Whichever lines of the entries hold the word "worn" should be identified and copied.

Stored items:
-=-=-

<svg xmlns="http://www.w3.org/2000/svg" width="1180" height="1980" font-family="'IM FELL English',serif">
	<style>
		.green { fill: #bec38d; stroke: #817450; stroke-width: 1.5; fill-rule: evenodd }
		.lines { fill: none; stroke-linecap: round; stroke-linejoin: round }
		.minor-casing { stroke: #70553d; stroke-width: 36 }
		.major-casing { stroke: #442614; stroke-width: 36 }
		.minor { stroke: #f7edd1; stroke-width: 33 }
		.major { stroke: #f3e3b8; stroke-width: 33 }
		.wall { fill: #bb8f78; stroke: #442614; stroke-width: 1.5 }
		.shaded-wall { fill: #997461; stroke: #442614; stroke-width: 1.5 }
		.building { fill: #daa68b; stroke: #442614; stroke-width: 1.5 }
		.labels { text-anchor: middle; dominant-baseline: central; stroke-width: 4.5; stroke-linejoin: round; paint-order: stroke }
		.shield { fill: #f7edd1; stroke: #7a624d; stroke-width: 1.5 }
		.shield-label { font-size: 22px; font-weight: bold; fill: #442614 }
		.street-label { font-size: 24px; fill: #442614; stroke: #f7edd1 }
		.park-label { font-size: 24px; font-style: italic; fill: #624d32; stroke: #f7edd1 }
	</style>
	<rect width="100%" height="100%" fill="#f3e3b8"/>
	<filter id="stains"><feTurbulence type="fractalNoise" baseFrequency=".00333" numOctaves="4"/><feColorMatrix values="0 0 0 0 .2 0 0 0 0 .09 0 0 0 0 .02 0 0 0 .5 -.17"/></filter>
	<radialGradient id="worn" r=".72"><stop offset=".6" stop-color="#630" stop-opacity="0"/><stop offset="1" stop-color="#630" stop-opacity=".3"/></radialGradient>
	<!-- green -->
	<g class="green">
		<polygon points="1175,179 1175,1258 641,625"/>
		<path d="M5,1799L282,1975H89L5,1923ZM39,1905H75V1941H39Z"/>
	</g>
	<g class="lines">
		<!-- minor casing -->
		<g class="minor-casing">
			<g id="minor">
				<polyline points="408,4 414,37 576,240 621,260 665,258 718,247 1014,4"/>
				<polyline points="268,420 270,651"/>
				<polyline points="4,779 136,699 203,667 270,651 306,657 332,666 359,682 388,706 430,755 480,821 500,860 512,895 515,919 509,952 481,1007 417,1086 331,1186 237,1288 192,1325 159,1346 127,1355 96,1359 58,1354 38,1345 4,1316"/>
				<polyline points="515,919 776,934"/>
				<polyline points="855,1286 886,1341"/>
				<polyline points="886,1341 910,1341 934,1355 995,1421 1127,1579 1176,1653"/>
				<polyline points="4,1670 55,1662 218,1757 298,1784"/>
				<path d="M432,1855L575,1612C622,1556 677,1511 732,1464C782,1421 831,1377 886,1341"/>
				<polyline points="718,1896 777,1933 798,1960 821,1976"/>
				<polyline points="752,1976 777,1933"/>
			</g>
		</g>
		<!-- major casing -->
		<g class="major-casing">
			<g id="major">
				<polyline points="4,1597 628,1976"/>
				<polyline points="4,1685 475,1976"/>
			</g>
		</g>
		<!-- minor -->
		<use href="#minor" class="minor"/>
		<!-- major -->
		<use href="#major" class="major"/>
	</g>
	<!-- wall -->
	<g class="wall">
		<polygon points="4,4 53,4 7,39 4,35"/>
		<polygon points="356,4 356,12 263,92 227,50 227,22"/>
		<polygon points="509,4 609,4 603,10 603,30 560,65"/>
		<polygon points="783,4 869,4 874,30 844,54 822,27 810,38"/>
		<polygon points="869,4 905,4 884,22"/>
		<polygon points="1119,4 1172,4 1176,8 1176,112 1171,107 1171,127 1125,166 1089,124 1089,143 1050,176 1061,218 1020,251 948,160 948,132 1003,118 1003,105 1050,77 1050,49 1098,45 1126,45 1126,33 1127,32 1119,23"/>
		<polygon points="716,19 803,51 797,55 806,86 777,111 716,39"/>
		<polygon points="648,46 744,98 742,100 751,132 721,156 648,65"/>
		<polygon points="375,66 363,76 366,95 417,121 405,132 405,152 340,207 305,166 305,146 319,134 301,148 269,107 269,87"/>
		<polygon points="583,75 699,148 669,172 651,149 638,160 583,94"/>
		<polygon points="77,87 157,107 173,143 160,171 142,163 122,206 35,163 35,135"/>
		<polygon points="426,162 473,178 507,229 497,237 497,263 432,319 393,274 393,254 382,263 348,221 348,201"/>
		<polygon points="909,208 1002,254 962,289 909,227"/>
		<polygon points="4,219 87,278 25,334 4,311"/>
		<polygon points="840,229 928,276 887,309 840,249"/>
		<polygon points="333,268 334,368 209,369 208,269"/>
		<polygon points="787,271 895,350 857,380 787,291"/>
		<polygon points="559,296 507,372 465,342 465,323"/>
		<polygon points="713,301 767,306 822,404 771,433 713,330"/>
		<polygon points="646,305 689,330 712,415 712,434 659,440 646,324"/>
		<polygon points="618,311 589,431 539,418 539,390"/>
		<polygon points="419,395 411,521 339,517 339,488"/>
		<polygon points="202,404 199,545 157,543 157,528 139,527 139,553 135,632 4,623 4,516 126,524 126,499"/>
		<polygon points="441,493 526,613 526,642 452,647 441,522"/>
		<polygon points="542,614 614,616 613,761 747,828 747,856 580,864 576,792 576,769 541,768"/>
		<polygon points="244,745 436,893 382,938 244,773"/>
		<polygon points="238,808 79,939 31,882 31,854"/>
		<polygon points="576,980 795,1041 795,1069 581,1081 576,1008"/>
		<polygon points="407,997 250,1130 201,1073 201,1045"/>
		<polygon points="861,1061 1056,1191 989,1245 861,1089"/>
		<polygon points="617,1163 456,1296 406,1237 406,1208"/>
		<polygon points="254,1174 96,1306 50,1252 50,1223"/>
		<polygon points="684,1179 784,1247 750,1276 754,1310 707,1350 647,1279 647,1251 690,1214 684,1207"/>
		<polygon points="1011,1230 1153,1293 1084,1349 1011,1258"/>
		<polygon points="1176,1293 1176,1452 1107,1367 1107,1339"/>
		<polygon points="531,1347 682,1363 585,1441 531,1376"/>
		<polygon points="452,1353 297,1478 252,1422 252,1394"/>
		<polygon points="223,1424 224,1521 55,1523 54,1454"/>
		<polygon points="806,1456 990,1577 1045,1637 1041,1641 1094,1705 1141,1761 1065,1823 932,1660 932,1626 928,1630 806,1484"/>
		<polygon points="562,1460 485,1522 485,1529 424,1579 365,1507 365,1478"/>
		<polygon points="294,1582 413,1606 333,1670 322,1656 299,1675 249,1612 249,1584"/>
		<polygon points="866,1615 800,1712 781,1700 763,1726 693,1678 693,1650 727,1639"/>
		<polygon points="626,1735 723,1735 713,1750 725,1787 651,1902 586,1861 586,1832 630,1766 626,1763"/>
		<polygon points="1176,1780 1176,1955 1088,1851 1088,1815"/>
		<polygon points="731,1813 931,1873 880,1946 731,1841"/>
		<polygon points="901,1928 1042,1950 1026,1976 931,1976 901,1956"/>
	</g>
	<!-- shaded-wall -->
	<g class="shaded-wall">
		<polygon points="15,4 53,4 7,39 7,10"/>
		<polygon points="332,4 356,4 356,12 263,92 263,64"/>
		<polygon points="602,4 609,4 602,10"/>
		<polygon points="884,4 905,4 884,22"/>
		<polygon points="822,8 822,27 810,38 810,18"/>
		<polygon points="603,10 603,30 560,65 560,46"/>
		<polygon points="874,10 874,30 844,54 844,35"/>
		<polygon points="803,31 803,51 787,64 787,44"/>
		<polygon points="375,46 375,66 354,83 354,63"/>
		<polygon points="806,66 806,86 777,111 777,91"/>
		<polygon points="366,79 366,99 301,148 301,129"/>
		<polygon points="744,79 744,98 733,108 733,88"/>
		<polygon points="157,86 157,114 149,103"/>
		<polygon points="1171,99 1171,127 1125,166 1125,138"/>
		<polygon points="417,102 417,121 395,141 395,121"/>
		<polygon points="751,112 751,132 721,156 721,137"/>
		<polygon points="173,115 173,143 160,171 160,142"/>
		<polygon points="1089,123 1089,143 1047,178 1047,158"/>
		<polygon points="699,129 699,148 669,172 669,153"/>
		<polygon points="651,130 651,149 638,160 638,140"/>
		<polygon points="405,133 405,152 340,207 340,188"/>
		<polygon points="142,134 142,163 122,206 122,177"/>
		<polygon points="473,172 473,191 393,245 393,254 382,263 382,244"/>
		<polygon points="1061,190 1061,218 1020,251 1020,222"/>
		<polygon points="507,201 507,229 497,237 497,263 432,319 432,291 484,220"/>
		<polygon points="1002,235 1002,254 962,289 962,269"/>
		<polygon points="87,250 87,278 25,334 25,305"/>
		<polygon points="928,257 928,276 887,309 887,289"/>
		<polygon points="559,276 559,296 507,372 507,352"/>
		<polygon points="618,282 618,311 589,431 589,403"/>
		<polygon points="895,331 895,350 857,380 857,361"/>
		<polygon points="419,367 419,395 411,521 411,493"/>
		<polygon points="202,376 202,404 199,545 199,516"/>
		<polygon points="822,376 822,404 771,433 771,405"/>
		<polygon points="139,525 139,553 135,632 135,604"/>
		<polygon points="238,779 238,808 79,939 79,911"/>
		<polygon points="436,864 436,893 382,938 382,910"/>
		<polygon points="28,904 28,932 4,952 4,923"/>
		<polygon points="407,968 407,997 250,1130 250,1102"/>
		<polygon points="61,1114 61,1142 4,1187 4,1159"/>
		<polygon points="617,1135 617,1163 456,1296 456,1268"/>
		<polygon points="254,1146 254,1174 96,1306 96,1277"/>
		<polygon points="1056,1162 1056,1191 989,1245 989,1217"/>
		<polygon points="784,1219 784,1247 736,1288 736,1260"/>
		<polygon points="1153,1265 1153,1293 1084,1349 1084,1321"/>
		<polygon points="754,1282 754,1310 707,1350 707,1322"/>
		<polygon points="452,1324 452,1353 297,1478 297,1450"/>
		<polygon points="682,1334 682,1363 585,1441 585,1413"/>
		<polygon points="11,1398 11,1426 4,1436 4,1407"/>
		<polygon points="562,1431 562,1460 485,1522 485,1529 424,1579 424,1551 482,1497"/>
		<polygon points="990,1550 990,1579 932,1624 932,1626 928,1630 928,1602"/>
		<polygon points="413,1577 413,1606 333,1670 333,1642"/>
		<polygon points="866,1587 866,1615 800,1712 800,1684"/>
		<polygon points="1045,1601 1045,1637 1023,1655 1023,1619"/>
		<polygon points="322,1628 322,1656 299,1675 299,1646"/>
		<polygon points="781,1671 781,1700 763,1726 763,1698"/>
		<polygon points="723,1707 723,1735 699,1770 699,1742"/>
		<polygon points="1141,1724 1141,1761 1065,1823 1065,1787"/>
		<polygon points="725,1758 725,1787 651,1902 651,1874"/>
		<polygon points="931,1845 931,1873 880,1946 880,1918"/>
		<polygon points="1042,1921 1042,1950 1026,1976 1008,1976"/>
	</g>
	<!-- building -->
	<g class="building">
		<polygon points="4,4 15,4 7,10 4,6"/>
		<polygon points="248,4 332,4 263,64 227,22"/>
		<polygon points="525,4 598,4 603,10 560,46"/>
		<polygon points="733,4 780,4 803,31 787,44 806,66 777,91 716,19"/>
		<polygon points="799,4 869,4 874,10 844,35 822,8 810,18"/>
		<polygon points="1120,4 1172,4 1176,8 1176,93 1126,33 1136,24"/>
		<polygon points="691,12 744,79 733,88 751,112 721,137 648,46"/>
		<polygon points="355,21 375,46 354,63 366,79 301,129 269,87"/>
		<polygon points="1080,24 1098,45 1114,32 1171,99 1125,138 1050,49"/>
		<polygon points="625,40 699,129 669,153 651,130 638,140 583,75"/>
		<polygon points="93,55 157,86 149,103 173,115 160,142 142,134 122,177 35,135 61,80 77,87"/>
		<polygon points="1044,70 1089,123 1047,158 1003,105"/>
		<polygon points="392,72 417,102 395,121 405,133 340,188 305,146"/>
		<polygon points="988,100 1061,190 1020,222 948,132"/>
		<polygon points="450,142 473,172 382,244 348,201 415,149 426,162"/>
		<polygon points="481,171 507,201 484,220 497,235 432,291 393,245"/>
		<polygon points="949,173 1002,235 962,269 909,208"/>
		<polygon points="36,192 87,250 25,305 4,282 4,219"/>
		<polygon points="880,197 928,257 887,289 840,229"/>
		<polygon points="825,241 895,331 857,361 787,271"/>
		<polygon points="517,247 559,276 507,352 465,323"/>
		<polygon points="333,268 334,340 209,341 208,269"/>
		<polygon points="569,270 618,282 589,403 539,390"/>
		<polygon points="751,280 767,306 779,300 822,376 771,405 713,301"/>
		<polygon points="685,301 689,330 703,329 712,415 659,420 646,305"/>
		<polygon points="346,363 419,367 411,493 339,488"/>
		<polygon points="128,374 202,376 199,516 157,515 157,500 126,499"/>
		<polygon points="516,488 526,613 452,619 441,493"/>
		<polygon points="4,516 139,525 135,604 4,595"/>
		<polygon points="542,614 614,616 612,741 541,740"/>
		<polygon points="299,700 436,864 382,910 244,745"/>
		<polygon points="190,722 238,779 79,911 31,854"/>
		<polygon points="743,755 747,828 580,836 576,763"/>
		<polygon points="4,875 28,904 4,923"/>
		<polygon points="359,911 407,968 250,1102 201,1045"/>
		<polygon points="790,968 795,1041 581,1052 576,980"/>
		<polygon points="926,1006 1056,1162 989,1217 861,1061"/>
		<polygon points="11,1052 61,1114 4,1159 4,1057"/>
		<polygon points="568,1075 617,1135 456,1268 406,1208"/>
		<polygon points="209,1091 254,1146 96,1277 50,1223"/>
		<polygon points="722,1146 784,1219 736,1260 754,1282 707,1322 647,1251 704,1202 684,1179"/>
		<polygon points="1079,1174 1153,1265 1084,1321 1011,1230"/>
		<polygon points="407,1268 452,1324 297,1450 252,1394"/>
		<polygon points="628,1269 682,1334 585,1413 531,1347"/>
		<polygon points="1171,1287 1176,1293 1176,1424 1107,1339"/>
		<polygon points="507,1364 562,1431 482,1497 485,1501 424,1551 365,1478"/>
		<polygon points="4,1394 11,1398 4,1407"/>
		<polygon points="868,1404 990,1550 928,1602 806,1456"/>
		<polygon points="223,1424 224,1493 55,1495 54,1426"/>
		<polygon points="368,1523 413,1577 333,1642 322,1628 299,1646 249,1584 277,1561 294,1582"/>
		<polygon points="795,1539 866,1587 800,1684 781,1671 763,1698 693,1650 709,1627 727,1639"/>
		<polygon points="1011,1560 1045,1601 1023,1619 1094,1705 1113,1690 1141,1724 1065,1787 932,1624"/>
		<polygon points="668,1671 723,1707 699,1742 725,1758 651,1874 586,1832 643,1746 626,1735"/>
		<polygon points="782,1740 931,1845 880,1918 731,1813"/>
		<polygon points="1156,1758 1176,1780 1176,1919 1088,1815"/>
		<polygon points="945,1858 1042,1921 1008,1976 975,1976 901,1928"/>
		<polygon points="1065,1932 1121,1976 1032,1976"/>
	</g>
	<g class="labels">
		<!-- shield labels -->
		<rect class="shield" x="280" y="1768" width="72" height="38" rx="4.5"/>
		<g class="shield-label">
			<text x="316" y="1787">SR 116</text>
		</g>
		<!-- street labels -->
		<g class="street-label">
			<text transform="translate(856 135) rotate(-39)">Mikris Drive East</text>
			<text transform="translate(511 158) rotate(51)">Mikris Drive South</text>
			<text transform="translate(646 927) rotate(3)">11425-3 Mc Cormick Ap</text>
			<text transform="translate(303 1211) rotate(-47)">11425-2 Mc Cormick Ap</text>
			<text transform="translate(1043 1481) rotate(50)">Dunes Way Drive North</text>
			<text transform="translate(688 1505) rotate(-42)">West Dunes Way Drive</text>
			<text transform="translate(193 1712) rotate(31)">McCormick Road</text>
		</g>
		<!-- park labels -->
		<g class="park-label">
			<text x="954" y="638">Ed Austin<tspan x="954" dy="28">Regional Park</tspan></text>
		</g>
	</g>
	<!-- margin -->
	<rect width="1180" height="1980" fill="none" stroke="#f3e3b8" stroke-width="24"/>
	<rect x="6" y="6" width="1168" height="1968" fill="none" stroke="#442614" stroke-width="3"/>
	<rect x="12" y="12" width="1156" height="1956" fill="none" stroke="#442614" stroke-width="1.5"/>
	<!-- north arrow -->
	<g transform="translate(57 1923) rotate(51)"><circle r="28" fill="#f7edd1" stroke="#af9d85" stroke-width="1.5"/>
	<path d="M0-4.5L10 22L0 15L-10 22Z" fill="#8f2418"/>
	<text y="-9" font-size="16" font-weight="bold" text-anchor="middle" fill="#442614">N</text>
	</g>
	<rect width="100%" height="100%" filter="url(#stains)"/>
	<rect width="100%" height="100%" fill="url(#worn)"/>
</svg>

-=-=-

Exercise solution:
	<radialGradient id="worn" r=".72"><stop offset=".6" stop-color="#630" stop-opacity="0"/><stop offset="1" stop-color="#630" stop-opacity=".3"/></radialGradient>
	<rect width="100%" height="100%" fill="url(#worn)"/>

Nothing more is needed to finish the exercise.